A woman casting her vote at a polling booth during the elections. [Representational Image]Reuters

Following a probe into the Congress' allegations of voter fraud, the Election Commission (EC) has called the allegations incorrect.

In its letter to the Congress dated June 8, the commission said "from the evidence collected from the ground and the analysis of data made available with the complaint suggests that the claim of large-scale duplicate, repeat, multiple, illegal, invalid, false etc entries/voters in the electoral rolls of Madhya Pradesh is not based on robust parameter and is not correct".

On June 3, the Congress stated that the BJP had tampered with the electoral rolls for the elections in a letter to the EC. The EC immediately formed interdisciplinary teams to four Assembly constituencies -- Narela, Hoshangabad, Bhojpur and Seoni-Malwa.

The EC has also instructed the Chief Electoral Officer of the state to carry out "intensive verification" of the complaint in all other constituencies in a time-bound manner.

As per the reports submitted by the interdisciplinary teams, 2,397 of 2,442 entries in Seoni-Malwa alleged by the Congress to be similar were found to be genuine and 45 entries were in the process of deletion.

In Narela constituency, of 22,252 entries cited in the Congress complaint, 17,684 were found to be unique.

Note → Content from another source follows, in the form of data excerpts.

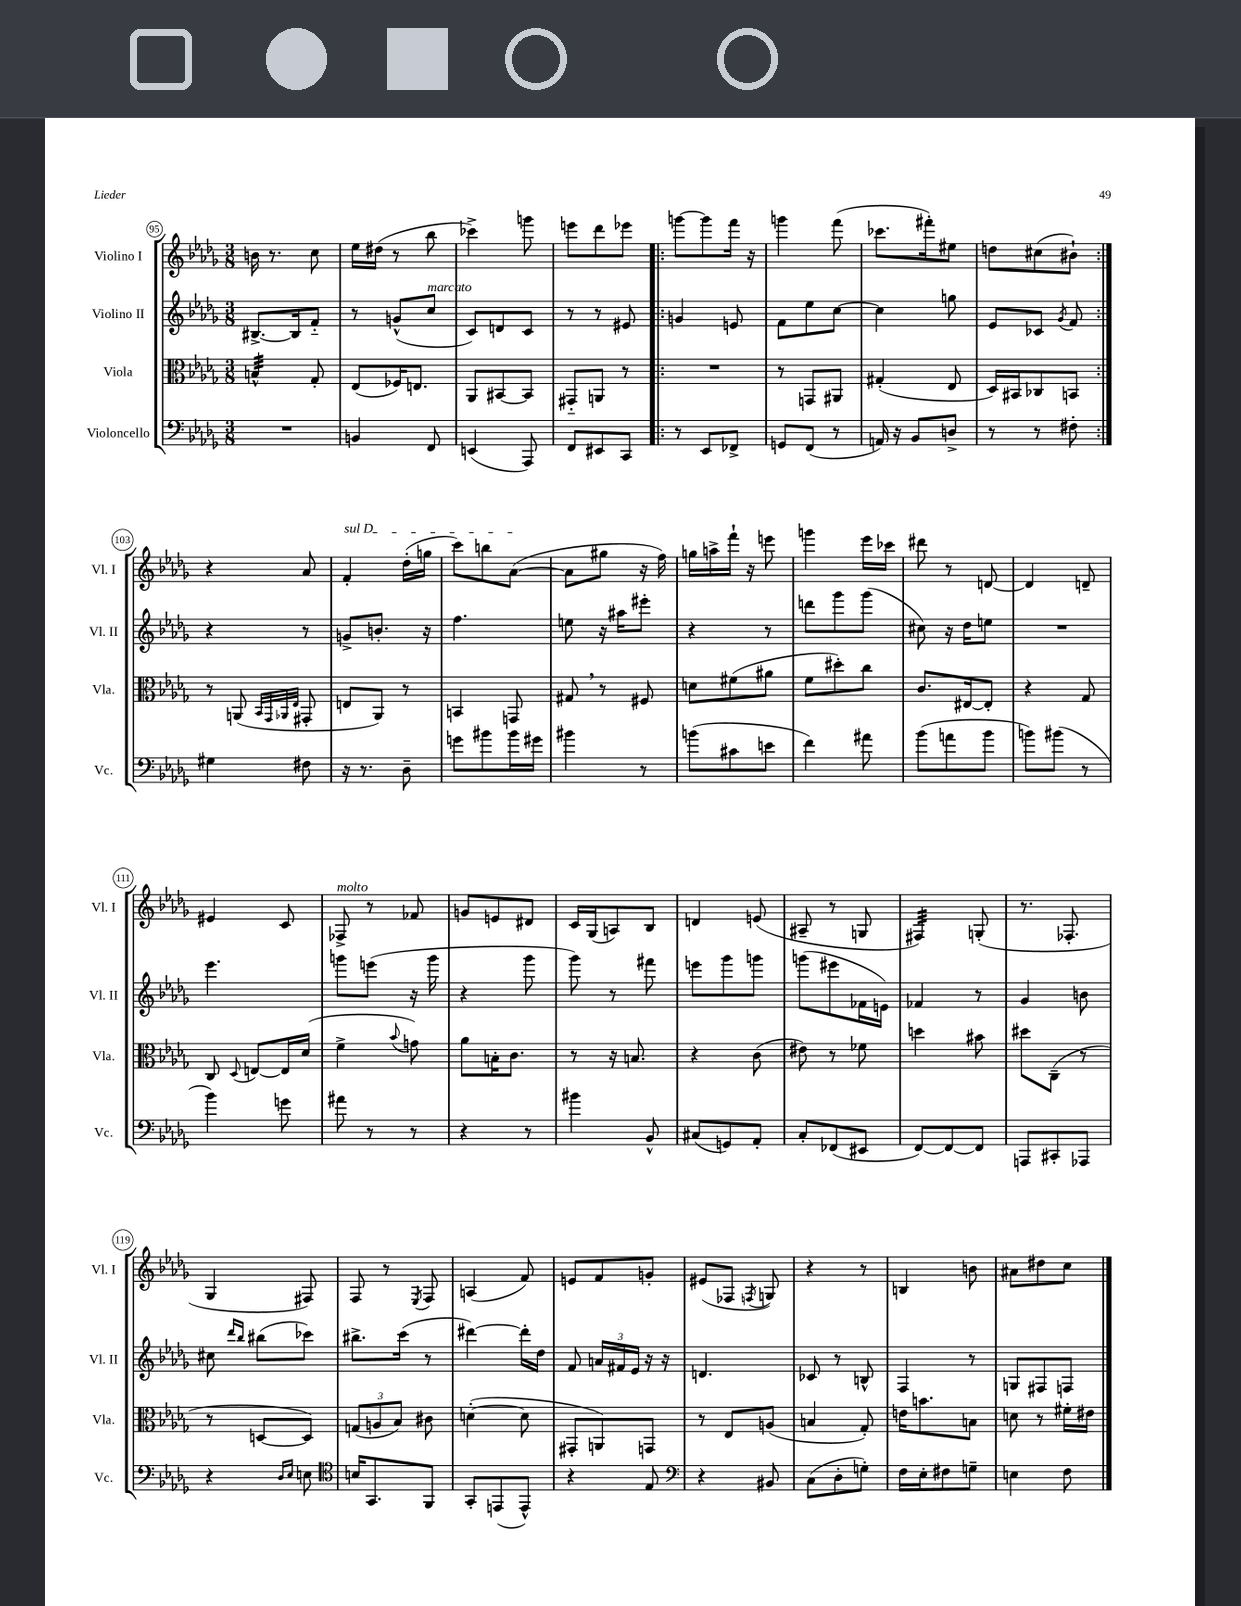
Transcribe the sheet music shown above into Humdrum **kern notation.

**kern	**kern	**kern	**kern
*staff4	*staff3	*staff2	*staff1
*clefF4	*clefC3	*clefG2	*clefG2
*k[b-e-a-d-g-]	*k[b-e-a-d-g-]	*k[b-e-a-d-g-]	*k[b-e-a-d-g-]
*M3/8	*M3/8	*M3/8	*M3/8
4.r	4B^^	[8.B#^	16b
.	.	.	8.r
.	.	16B#]	.
.	8G-'	8f'~	8cc
=	=	=	=
4BB	(8E-	8r	16ee-
.	.	.	(16dd#
.	16F-)	(8g^^	8r
.	8.E	.	.
8FF	.	8cc	8bb-
=	=	=	=
(4EE	8AA-	8c)	4ccc-^)
.	[8BB#	8d	.
8AAA-)	8BB#]	8c	8ggg
=	=	=	=
8FF	8GG#'~	8r	8eee
8EE#	8AA	8r	8ddd-
8CC	8r	8e#	8eee-
=!|:	=!|:	=!|:	=!|:
8r	4.r	4g	[8ggg
8EE-	.	.	8ggg]
8FF-^	.	8e	16fff
.	.	.	16r
=	=	=	=
8GG	8r	8f	4ggg
(8FF	8GG	8ee-	.
8r	8AA#	[8cc	(8fff
=	=	=	=
16AA)	(4G#'	4cc]	8.ccc-
16r	.	.	.
8BB-	.	.	.
.	.	.	16fff#')
8D^	8E-	8gg	8ee#
=	=	=	=
8r	16D-)	8e-	8dd
.	16BB#	.	.
8r	8C-	8c-	(8cc#
.	.	8qg-	.
8F#'	8BB	8f	8b#`)
=:|!	=:|!	=:|!	=:|!
4G#	8r	4r	4r
.	(8AA	.	.
.	32qqBB-	.	.
.	32qqGG-	.	.
.	32qqAA-	.	.
.	32qqE-	.	.
8F#	8GG#'	8r	8a-
=	=	=	=
16r	8E	8g^	4f'
8.r	.	.	.
.	8AA-)	8.b'	.
8D-~	8r	.	(16dd-'
.	.	16r	16gg
=	=	=	=
8g	4BB	4.ff	8ccc)
8b#	.	.	8bb
16b#	8GG	.	([8a-
16g#	.	.	.
=	=	=	=
4b#	8G#	8ee	8a-]
.	8r	16r	8gg#
.	.	16aa#	.
8r	8F#	8eee#'	16r
.	.	.	16ff)
=	=	=	=
(8b	8d	4r	16gg
.	.	.	16aa^
8c#	(8f#	.	16fff`
.	.	.	16r
8e	8a#	8r	8eee
=	=	=	=
4f)	8f	8ddd	4ggg
.	8dd#')	8ggg-	.
8a#	8cc	(8ggg-	16eee-
.	.	.	16ccc-
=	=	=	=
(8b-	8.c	8cc#)	8ddd#
8a	.	16r	8r
.	[16E#	16dd-	.
8b-	8E#']	8ee	[8d
=	=	=	=
8b)	4r	4.r	4d]
(8b#	.	.	.
8r	8G-	.	8d~
=	=	=	=
4b-)	8C	4.eee-	4e#
.	8qqD-	.	.
.	[8E	.	.
8g	16E]	.	8c
.	(16d-	.	.
=	=	=	=
8a#	4f^	8ggg	8F-^
8r	.	(8eee	8r
.	8qqb-	.	.
8r	8g)	16r	8f-
.	.	16ggg	.
=	=	=	=
4r	8a-	4r	8g
.	16B'	.	8e
.	8.c	.	.
8r	.	8ggg-	8d#
=	=	=	=
4b#	8r	8ggg-)	16c
.	.	.	(16G-
.	16r	8r	8A)
.	8.B	.	.
8BB-^^	.	8fff#	8B-
=	=	=	=
(8C#	4r	8eee	4d
8GG)	.	8ggg-	.
8AA-'	(8c	8ggg	(8e
=	=	=	=
8C'	8e#)	(8ggg	8A#~
(8FF-	8r	8eee#	8r
8EE#	8f-	16f-	8G
.	.	16e)	.
=	=	=	=
[8FF)	4dd	4f-	4F#)
8FF_	.	.	.
8FF]	8b#	8r	(8G'
=	=	=	=
8AAA	8dd#	4g-	8.r
8CC#'	(8C~	.	.
.	.	.	8.F-'
8AAA-	8r	8b	.
=	=	=	=
4r	8r	8cc#	4G-
.	.	16qqddd-	.
.	.	16qqbb-	.
.	[8D	(8bb#	.
16qqD-	.	.	.
16qqE-	.	.	.
8E	8D])	8ccc-)	8F#)
=	=	=	=
*clefC4	*	*	*
16B	(12G	8.bb#^	8F
8.GG-	.	.	.
.	12A	.	.
.	.	.	8r
.	12B-)	.	.
.	.	(16ccc	.
.	.	.	8qE-
8FF	8c#	8r	8F
=	=	=	=
8GG-'	([4d'	[4ddd#)	(4A
(8EE	.	.	.
8EE^^)	8d]	16ddd#']	8f)
.	.	16dd-	.
=	=	=	=
4r	8GG#'	8f	8e
.	8AA)	24a	8f
.	.	24f#	.
.	.	24e-	.
8E-	8GG	16r	8g'
.	.	16r	.
=	=	=	=
*clefF4	*	*	*
4r	8r	4.d	(8e#
.	8E-	.	8F-
.	.	.	8qF
8BB#	(8A	.	8G)
=	=	=	=
(8C	4B	8c-	4r
8D-'	.	8r	.
8G')	8G-')	8B^^	8r
=	=	=	=
16F	16e	4F	4B
16E-'	8.b	.	.
8F#	.	.	.
8G~	8B	8r	8b
=	=	=	=
4E	8d	8G	8a#
.	8r	8F#	8dd#
8F	16f#'	8F	8cc
.	16e#	.	.
==	==	==	==
*-	*-	*-	*-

In Hoshangabad, no case of multiple entries was found on verification of alleged 552 incorrect entries while the EC teams found 29 of 36 cases were genuine and the process of deletion was on for the rest seven.

The commission concluded that the "allegation of large-scale entries of multiple voters in these four Assembly Constituencies in not borne out".

"In addition to the complaint of duplication in the voters' list, it was pointed out that there has been unexplained growth in the electors in the state of Madhya Pradesh as the EP (elector population) ratio which used to be 52.76 per cent in 2008 increased to 61.45 per cent in 2018.

"This has been seen from the perspective of census data and the annual increase in the numbers of the electoral roll and nothing unusual could be noticed," reads the letter.

"From this, it can be safely concluded that there is no basis to dispute the current electoral roll."